I am playing around with link prediction methods and trying out the method explained in the Inferring modular network structure guide.
I’m working with a bipartite graph where one node set has approximately 7,000 nodes and the other node set has approximate 9,000 nodes. The network has about 50,000 edges which means there are little less than 54 million pairs of nodes not joined by an edge. (note that I am only considering pairs of nodes belonging to different node sets sine this is a bipartite graph)
I have created a “training” network that I will use to fit the SBM where I have removed 10% of the edges. The “test set” contains the 10% of edges I removed along with the ~54 million non-edges. My goal is to get a list of probabilities of every pair of nodes in the test set, below is the code for how I am trying to approach this (sorry for typos, I tried to edit out irrelevant code. I welcome criticism of my code aswell).
import graph_tool.all as gt
import numpy as np
import scipy.special as spsp
def prepare_data(bipartite_network, test_edges)
test_edges_set = list(map(set, test_edges))
train_graphview = gt.GraphView(bipartite_network,
efilt=lambda e: set(e) not in test_edges_set)
train_graph = gt.Graph(train_graphview, prune=True)
return train_graph
def collect_edge_probs(s):
for idx, pair in enumerate(node_pairs):
p = s.get_edges_prob([pair], entropy_args=dict(partition_dl=False))
probs[idx].append(p)
bipartite_network = # ... graph-tool graph object with a vertex property node_type which labels nodes by their corresponding node set
node_pairs = # ... code that returns a set of node pairs corresponding to test_edges and non-edges in the network
test_size = # ... number of actual edges in the test set
test_edges = node_pairs[:test_size] # node pairs contains all test edges and non-edges, test edges are first in the list.
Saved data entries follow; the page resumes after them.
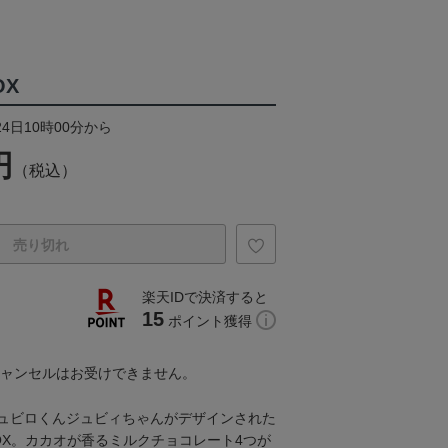
OX
24日10時00分から
円
（税込）
売り切れ
楽天IDで決済すると
15
ポイント獲得
キャンセルはお受けできません。
ュビロくんジュビィちゃんがデザインされた
OX。カカオが香るミルクチョコレート4つが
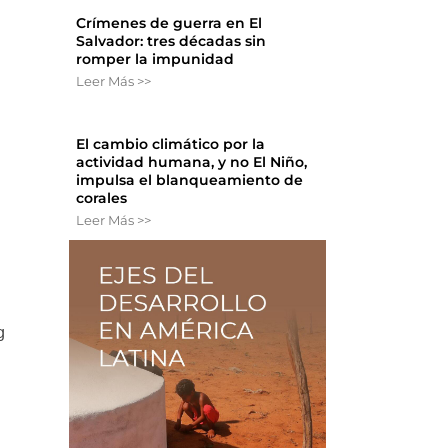
Crímenes de guerra en El
Salvador: tres décadas sin
romper la impunidad
Leer Más >>
El cambio climático por la
actividad humana, y no El Niño,
impulsa el blanqueamiento de
o
corales
Leer Más >>
g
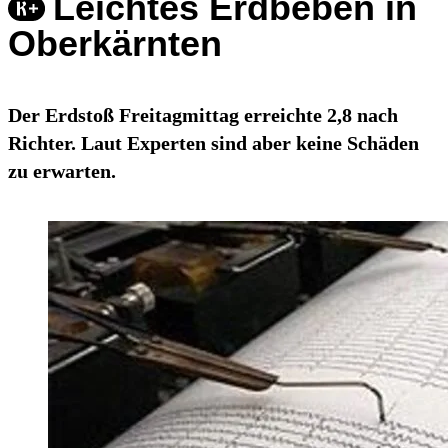
Leichtes Erdbeben in
Oberkärnten
Der Erdstoß Freitagmittag erreichte 2,8 nach
Richter. Laut Experten sind aber keine Schäden
zu erwarten.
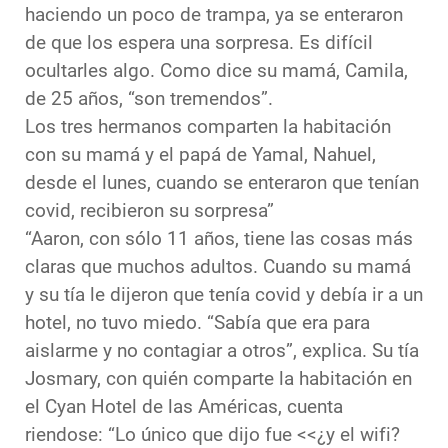
haciendo un poco de trampa, ya se enteraron
de que los espera una sorpresa. Es difícil
ocultarles algo. Como dice su mamá, Camila,
de 25 años, “son tremendos”.
Los tres hermanos comparten la habitación
con su mamá y el papá de Yamal, Nahuel,
desde el lunes, cuando se enteraron que tenían
covid, recibieron su sorpresa”
“Aaron, con sólo 11 años, tiene las cosas más
claras que muchos adultos. Cuando su mamá
y su tía le dijeron que tenía covid y debía ir a un
hotel, no tuvo miedo. “Sabía que era para
aislarme y no contagiar a otros”, explica. Su tía
Josmary, con quién comparte la habitación en
el Cyan Hotel de las Américas, cuenta
riendose: “Lo único que dijo fue <<¿y el wifi?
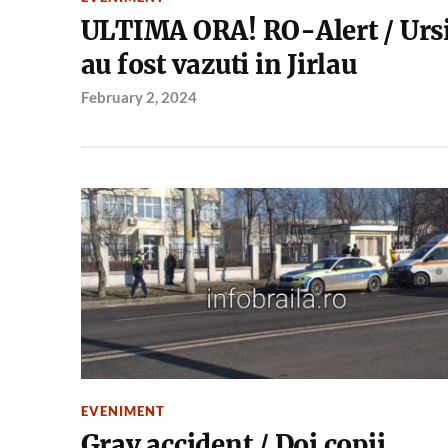
ULTIMA ORA! RO-Alert / Ursi
au fost vazuti in Jirlau
February 2, 2024
EVENIMENT
Grav accident / Doi copii,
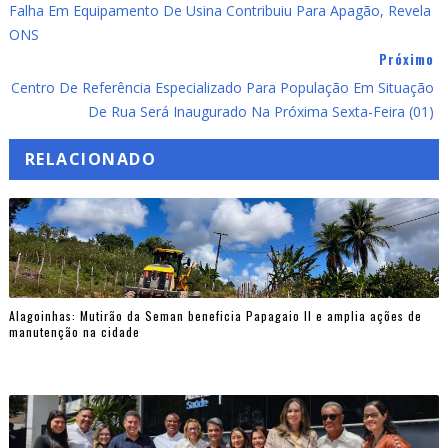
Falha Em Equipamento De Usina Contribuiu Para Apagão, Revela
ONS
Próximo
Centro De Referência Especializado Para População Em Situação
De Rua Será Inaugurado Na Próxima Sexta-Feira (01)
RELACIONADO
Alagoinhas: Mutirão da Seman beneficia Papagaio II e amplia ações de
manutenção na cidade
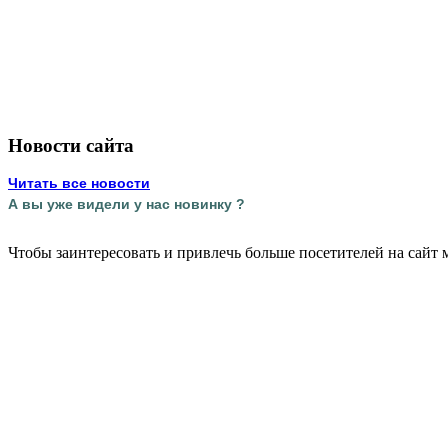
Новости сайта
Читать все новости
А вы уже видели у нас новинку ?
Чтобы заинтересовать и привлечь больше посетителей на сайт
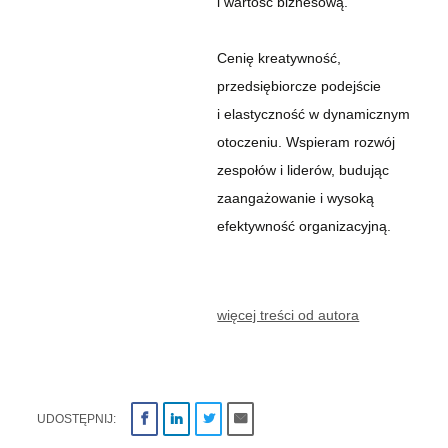
i wartość biznesową.
Cenię kreatywność,
przedsiębiorcze podejście
i elastyczność w dynamicznym
otoczeniu. Wspieram rozwój
zespołów i liderów, budując
zaangażowanie i wysoką
efektywność organizacyjną.
więcej treści od autora
UDOSTĘPNIJ:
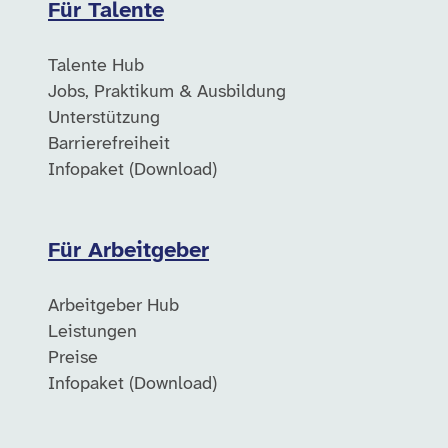
Für Talente
Talente Hub
Jobs, Praktikum & Ausbildung
Unterstützung
Barrierefreiheit
Infopaket (Download)
Für Arbeitgeber
Arbeitgeber Hub
Leistungen
Preise
Infopaket (Download)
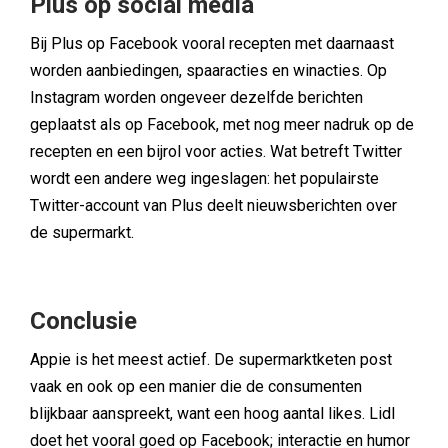
Plus op social media
Bij Plus op Facebook vooral recepten met daarnaast
worden aanbiedingen, spaaracties en winacties. Op
Instagram worden ongeveer dezelfde berichten
geplaatst als op Facebook, met nog meer nadruk op de
recepten en een bijrol voor acties. Wat betreft Twitter
wordt een andere weg ingeslagen: het populairste
Twitter-account van Plus deelt nieuwsberichten over
de supermarkt.
Conclusie
Appie is het meest actief. De supermarktketen post
vaak en ook op een manier die de consumenten
blijkbaar aanspreekt, want een hoog aantal likes. Lidl
doet het vooral goed op Facebook; interactie en humor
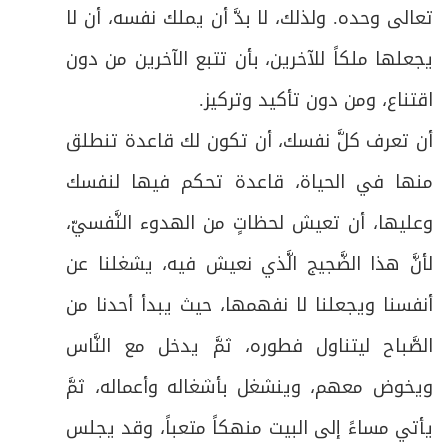
تعالى وحده. ولذلك، لا بدَّ أن يملك نفسه، أن لا
يجعلها ملكاً للآخرين، بأن تتبع الآخرين من دون
اقتناع، ومن دون تأكيد وتركيز.
أن تعرف كلَّ نفسك، أن تكون لك قاعدة تنطلق
منها في الحياة، قاعدة تحكم فيها لنفسك
وعليها، أن تعيش لحظاتٍ من الهدوء النَّفسيّ،
لأنَّ هذا الضَّجيج الَّذي نعيش فيه، يشغلنا عن
أنفسنا ويجعلنا لا نفهمها، حيث يبدأ أحدنا من
الصَّباح ليتناول فطوره، ثمَّ يدخل مع النَّاس
ويخوض معهم، وينشغل بأشغاله وأعماله، ثمَّ
يأتي مساءً إلى البيت منهكاً متعباً، وقد يجلس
train_graph = prepare_data(bipartite_network, test_edges)
state = gt.minimize_blockmodel_dl(train_graph, state_args=dict(deg_corr=True,
pclabel=bipartite_network.vp.node_types))
probs = tuple([] for _ in range(len(node_pairs)))
mcmc_itr = 10
sweeps_per_itr = 10
gt.mcmc_equilibrate(state, force_niter=mcmc_itr, mcmc_args=dict(niter=sweeps_per_itr),
callback=collect_edge_probs)
probas = []
for i in range(len(node_pairs)):
probas.append(spsp.logsumexp(probs[i]) - np.log(len(probs[i])))
denom = spsp.logsumexp(probas)
for i in range(len(probas)):
probas[i] = probas[i] - denom
I am finding that this block of code:
def collect_edge_probs(s):
for idx, pair in enumerate(node_pairs):
p = s.get_edges_prob([pair], entropy_args=dict(partition_dl=False))
probs[idx].append(p)
takes a very long time to execute since it needs to iterate through 54 million node_pairs. So my question is if there is a way to speed up this calculation? I know that many of the graph-tool loops are offloaded to c++ for performance, but in this specific instance I don’t see how I can take advantage of graph-tool to speed up this loop and I am not sure that I can write a c++ extension given that this code depends on the get_edges_prob()
method. Does any one have any advice on how to speed up this calculation?